Using the records that follow, copy every line containing the word "WSBA".

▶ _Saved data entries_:
--*--
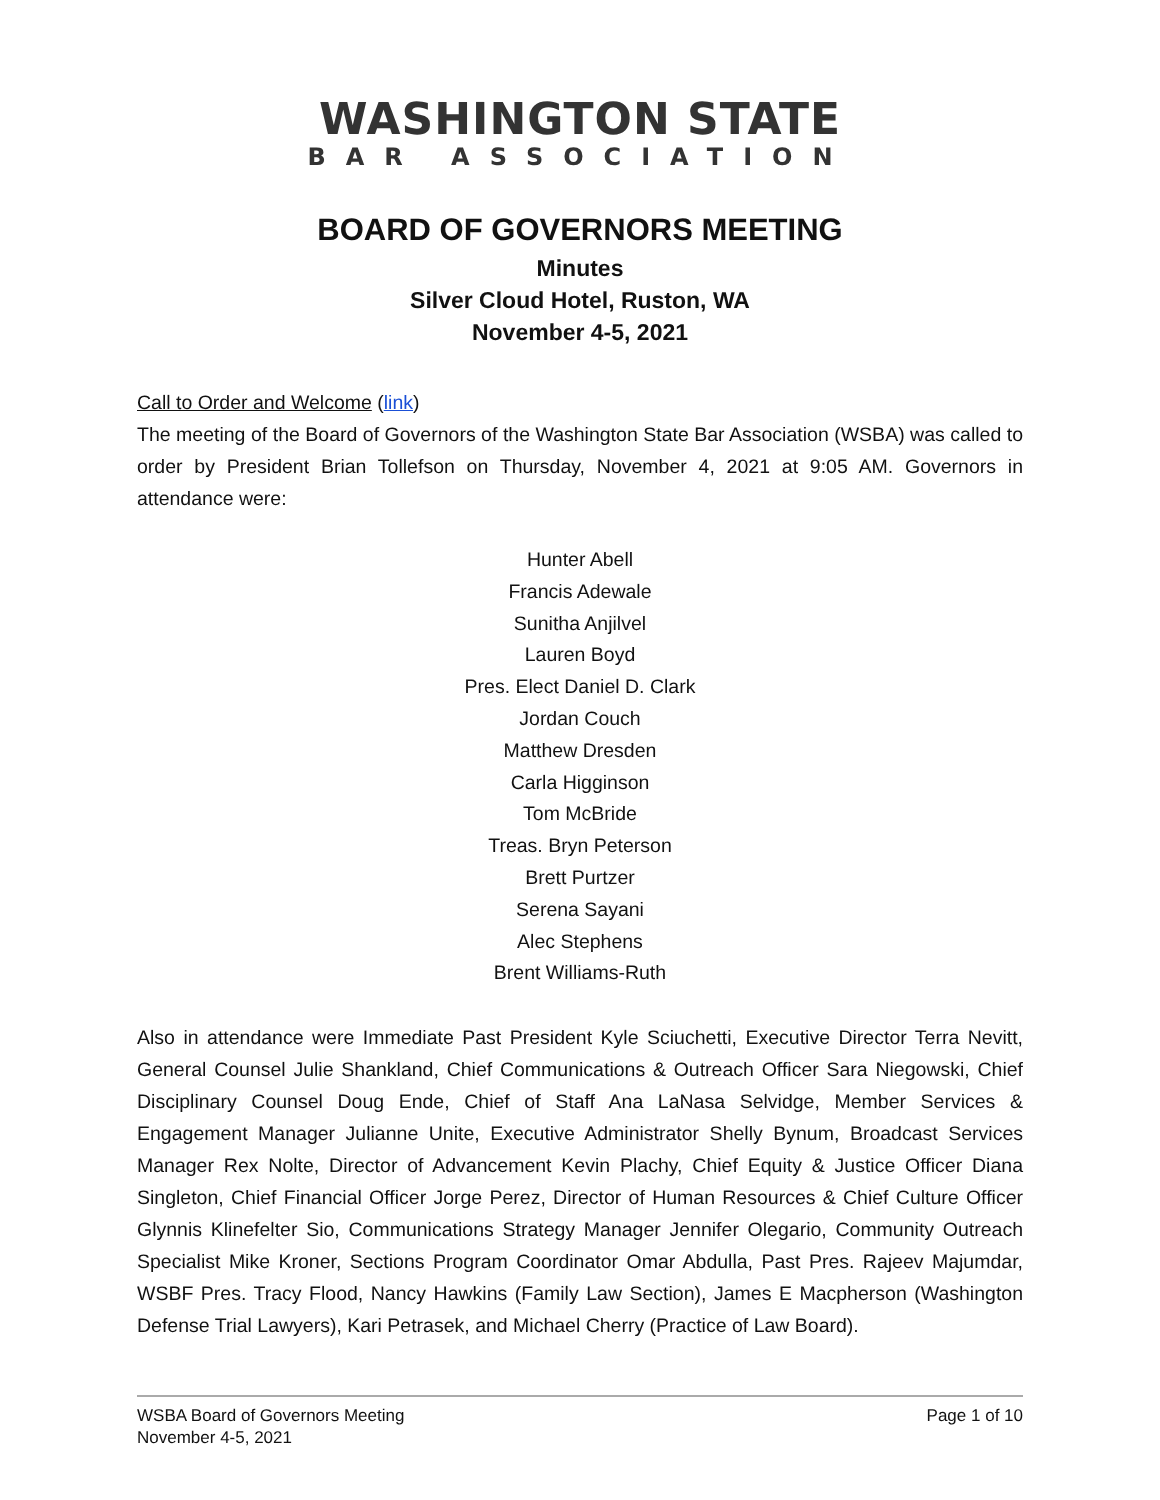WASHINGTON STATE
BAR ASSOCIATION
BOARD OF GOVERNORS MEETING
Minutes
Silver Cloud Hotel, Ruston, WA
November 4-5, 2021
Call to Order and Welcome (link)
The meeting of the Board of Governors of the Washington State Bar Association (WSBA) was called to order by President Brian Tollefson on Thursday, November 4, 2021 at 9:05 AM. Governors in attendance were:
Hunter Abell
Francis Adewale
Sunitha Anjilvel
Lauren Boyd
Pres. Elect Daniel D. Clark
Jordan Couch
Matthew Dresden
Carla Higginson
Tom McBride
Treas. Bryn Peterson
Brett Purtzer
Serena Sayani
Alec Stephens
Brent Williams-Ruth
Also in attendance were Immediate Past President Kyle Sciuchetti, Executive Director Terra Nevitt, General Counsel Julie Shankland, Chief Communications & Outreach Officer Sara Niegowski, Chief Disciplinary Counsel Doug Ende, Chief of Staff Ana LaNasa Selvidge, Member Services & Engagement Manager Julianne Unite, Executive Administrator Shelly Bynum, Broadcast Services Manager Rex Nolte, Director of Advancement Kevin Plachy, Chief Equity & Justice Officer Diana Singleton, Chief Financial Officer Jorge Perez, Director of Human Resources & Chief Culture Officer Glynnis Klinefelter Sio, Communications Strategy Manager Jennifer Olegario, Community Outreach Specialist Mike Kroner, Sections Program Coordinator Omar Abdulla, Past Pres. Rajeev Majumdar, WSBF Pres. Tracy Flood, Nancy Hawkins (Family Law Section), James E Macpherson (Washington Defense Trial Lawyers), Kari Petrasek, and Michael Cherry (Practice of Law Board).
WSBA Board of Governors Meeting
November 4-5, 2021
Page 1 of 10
--*--
▶ _Response_:
The meeting of the Board of Governors of the Washington State Bar Association (WSBA) was called to order by President Brian Tollefson on Thursday, November 4, 2021 at 9:05 AM. Governors in attendance were:
WSBA Board of Governors Meeting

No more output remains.